Crushers in China, the world’s biggest buyer of soybeans, boosted purchases last week as rising demand for livestock feed increased profits from processing, according to a Bloomberg survey.
Companies ordered 30 cargoes from the U.S. or South America, the equivalent of about 1.8 million metric tons, according to the median of estimates from five crushers and one researcher compiled by Bloomberg. That compares with a usual weekly average of 10 cargoes to 20 cargoes, respondents said.
China canceled 1.16 million tons of shipments since Dec. 18, according to the U.S. Department of Agriculture, which increased concern consumption may be slowing. Fresh purchases by China, which buys more than 60 percent of globally traded beans, suggest demand is recovering as U.S. supplies decline.

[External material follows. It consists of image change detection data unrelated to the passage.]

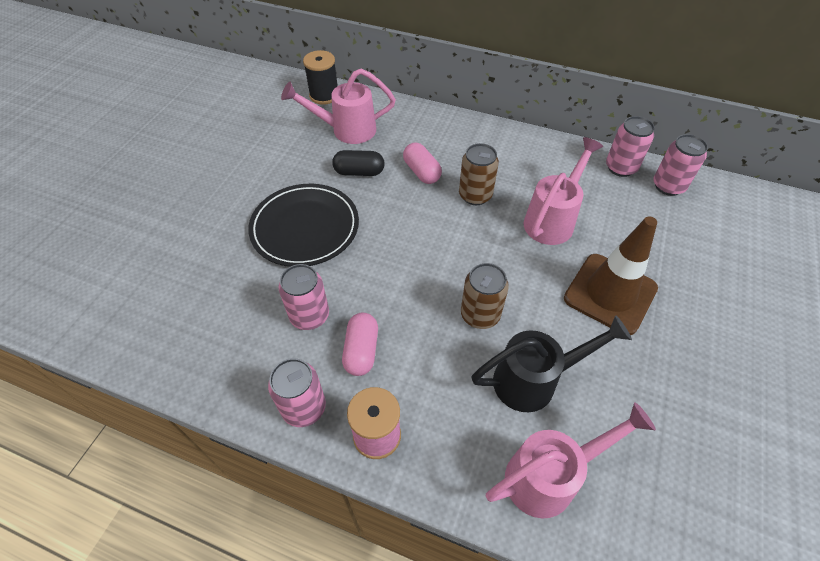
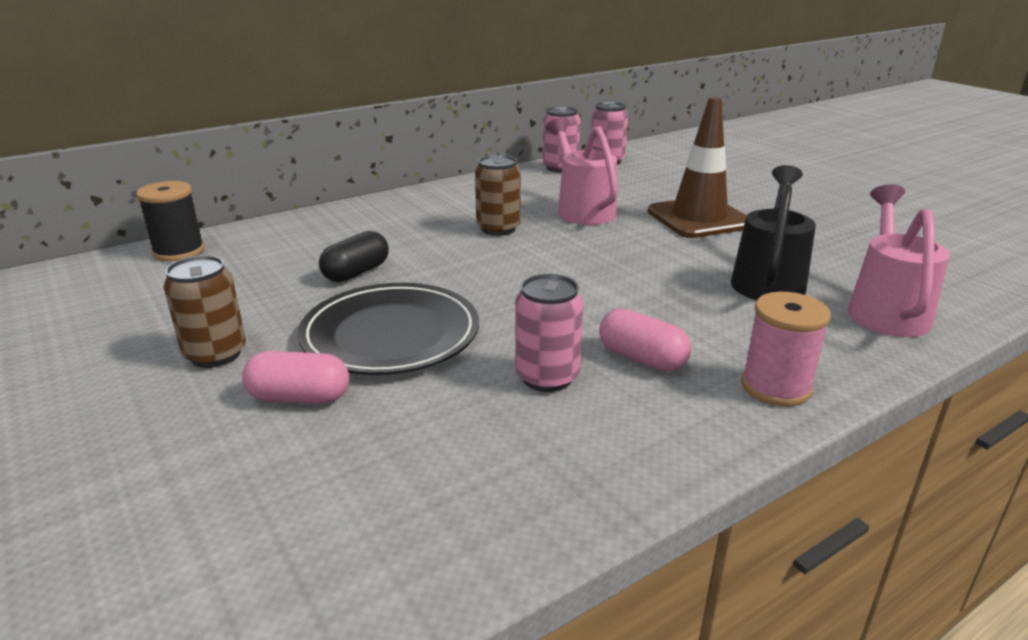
camera: 55 degrees left, 25 degrees down
pink can [268,358,326,427] -> none
pink watering can [281,68,396,144] -> none
pink capsule [403,142,442,184] -> pink capsule moved to [242,351,349,404]
brown can [461,263,509,329] -> brown can moved to [163,255,246,368]

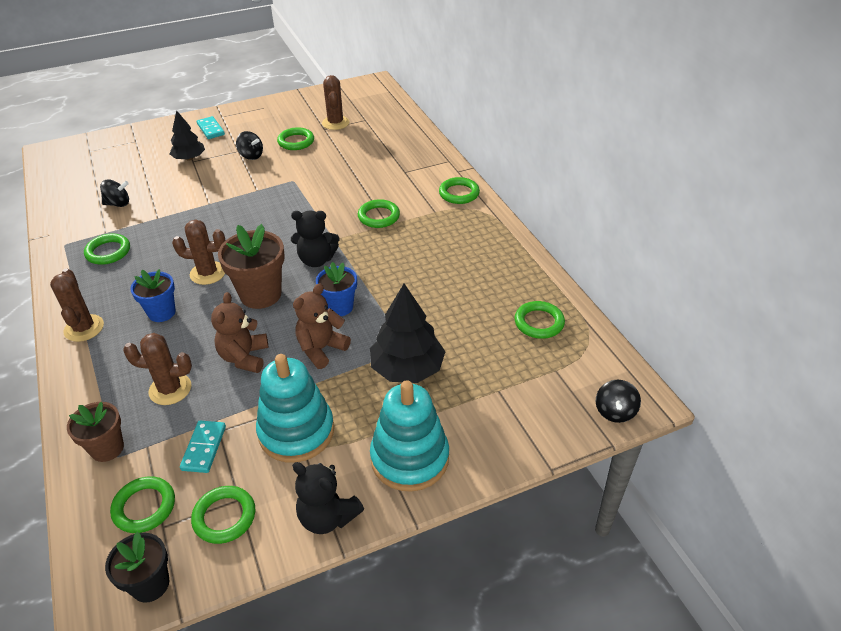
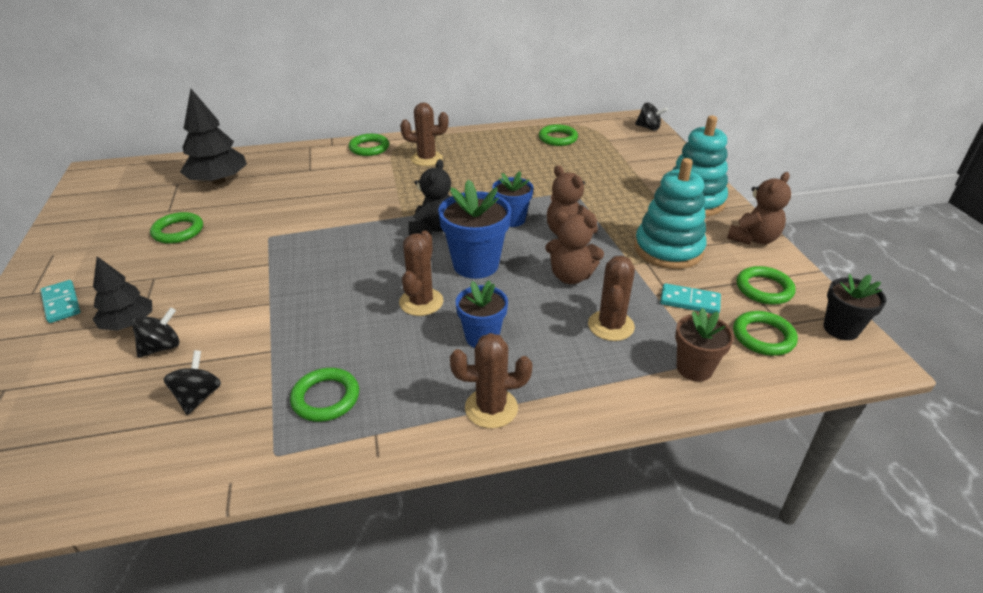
camera: 80 degrees left, 5 degrees down
turquoise domino [197,116,225,139] -> turquoise domino turned 75 degrees clockwise [40,280,80,323]
brown flower pot [218,224,285,309] -> blue flower pot [438,179,512,279]
black spinning top [236,131,263,160] -> black spinning top moved to [132,307,180,358]
black teddy bear [292,462,364,534] -> brown teddy bear [727,172,791,245]
brown cactus [322,75,350,130] -> brown cactus moved to [400,102,448,166]
green ring [358,199,400,228] -> none
black tree [370,284,446,383] -> black tree moved to [180,89,247,185]

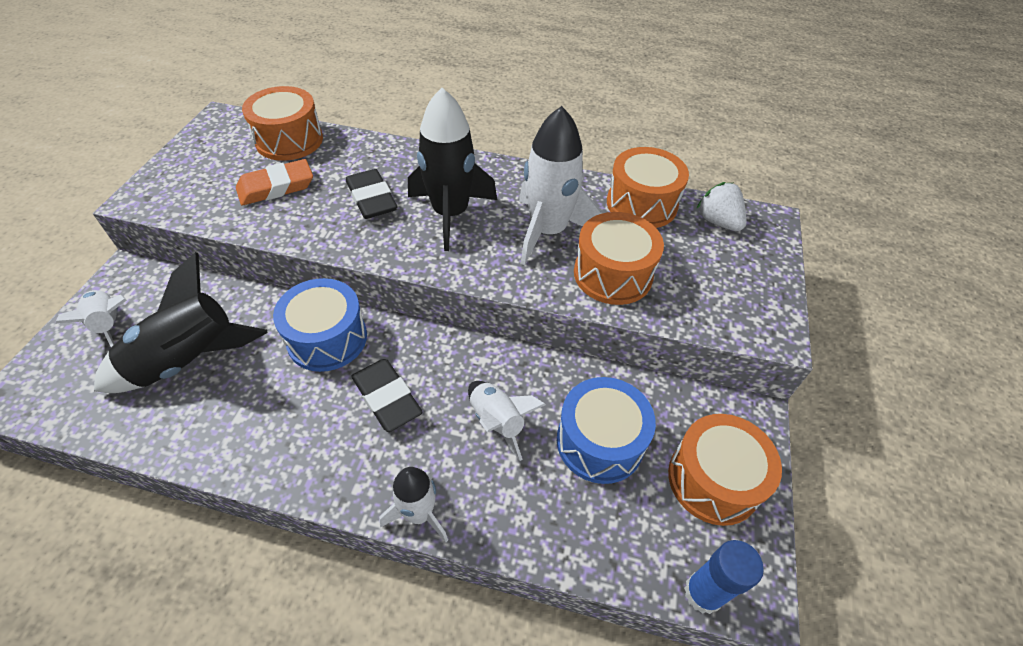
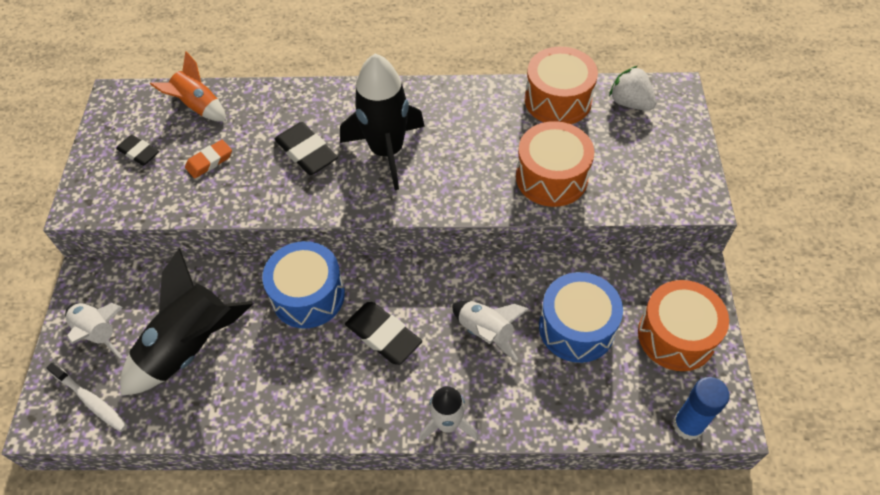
camera: 10 degrees left, 5 degrees up
orange eraser [236,159,313,205] -> orange eraser [185,140,232,179], size x0.64
orange drum [242,86,323,161] -> orange rocket [150,51,226,122]
white rocket [519,106,601,265] -> none
none -> white toothbrush [47,362,127,432]
none -> black eraser [116,135,159,166]

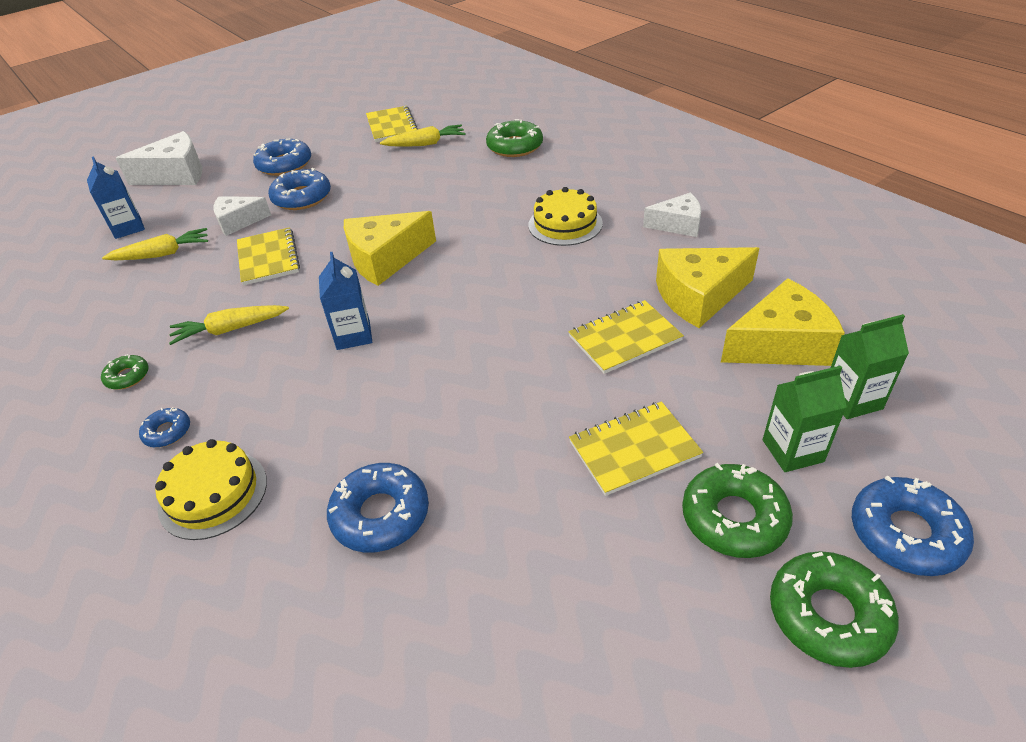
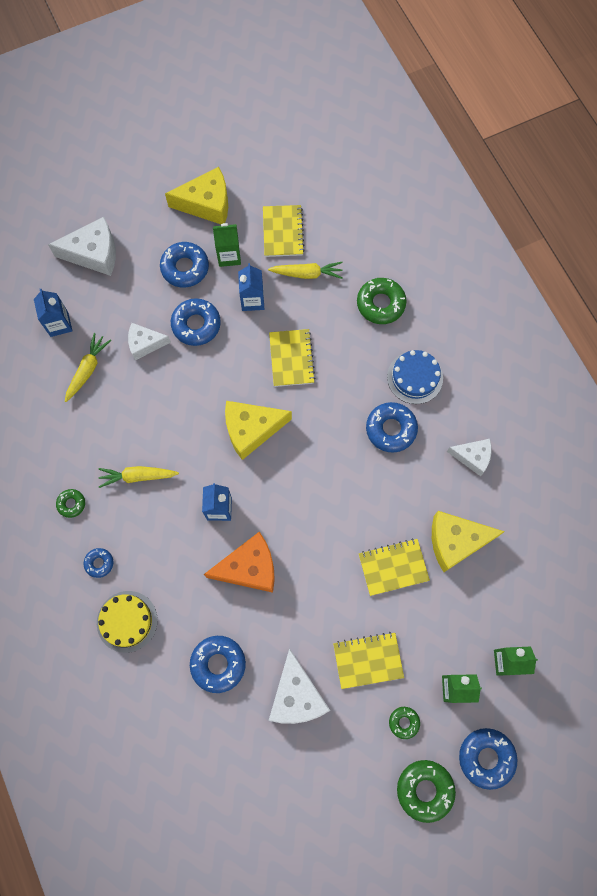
camera: 10 degrees right, 30 degrees up
yellow carrot [102,228,208,260] -> yellow carrot turned 60 degrees counterclockwise [65,333,111,402]
yellow notebook [237,227,300,285] -> yellow notebook moved to [269,329,316,387]
yellow cake [528,187,603,246] -> blue donut [366,402,418,453]
green donut [682,463,793,558] -> green donut [389,707,420,739], size x0.55
yellow cheese [721,278,845,366] -> yellow cheese moved to [165,167,228,224]
none -> orange cheese [204,532,275,593]
none -> green carton [213,223,241,267]
none -> blue carton [238,263,264,311]
none -> white cheese [269,648,330,724]
none -> blue cake [387,350,443,404]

“Traders are securing more shipments for the next two months” because of the looming shortage in supplies and limited loading capacity in South America, said Monica Tu, analyst at Shanghai JC Intelligence Co., who took part in the survey.
Consumption of soybean meal in China is increasing as farmers fatten hogs before the Lunar New Year festival in February when pork demand rises, Tu said from Shanghai yesterday. Stockpiles of soybeans in the U.S, the biggest producer last year, were 1.966 billion bushels on Dec. 1, 17 percent less than a year earlier, according to the USDA.
Crush margins are improving as lower-priced shipments bought in December arrived, said Tu. Crushers can lock in profits of about 200 yuan ($32) on each ton of soybeans they process in the next two months, she said.
The cancellations reported by the USDA may have been done to influence the market or shift the origin of supply to South America, Tu said, citing her conversations with traders. “China’s soybean demand remains good,” she said.
China imported 5.89 million tons of soybeans in December, the most since June 2010, according to customs data compiled by Bloomberg. Imports in the year through Sept. 30 may gain 6.4 percent to 63 million tons, the USDA forecast Jan. 11.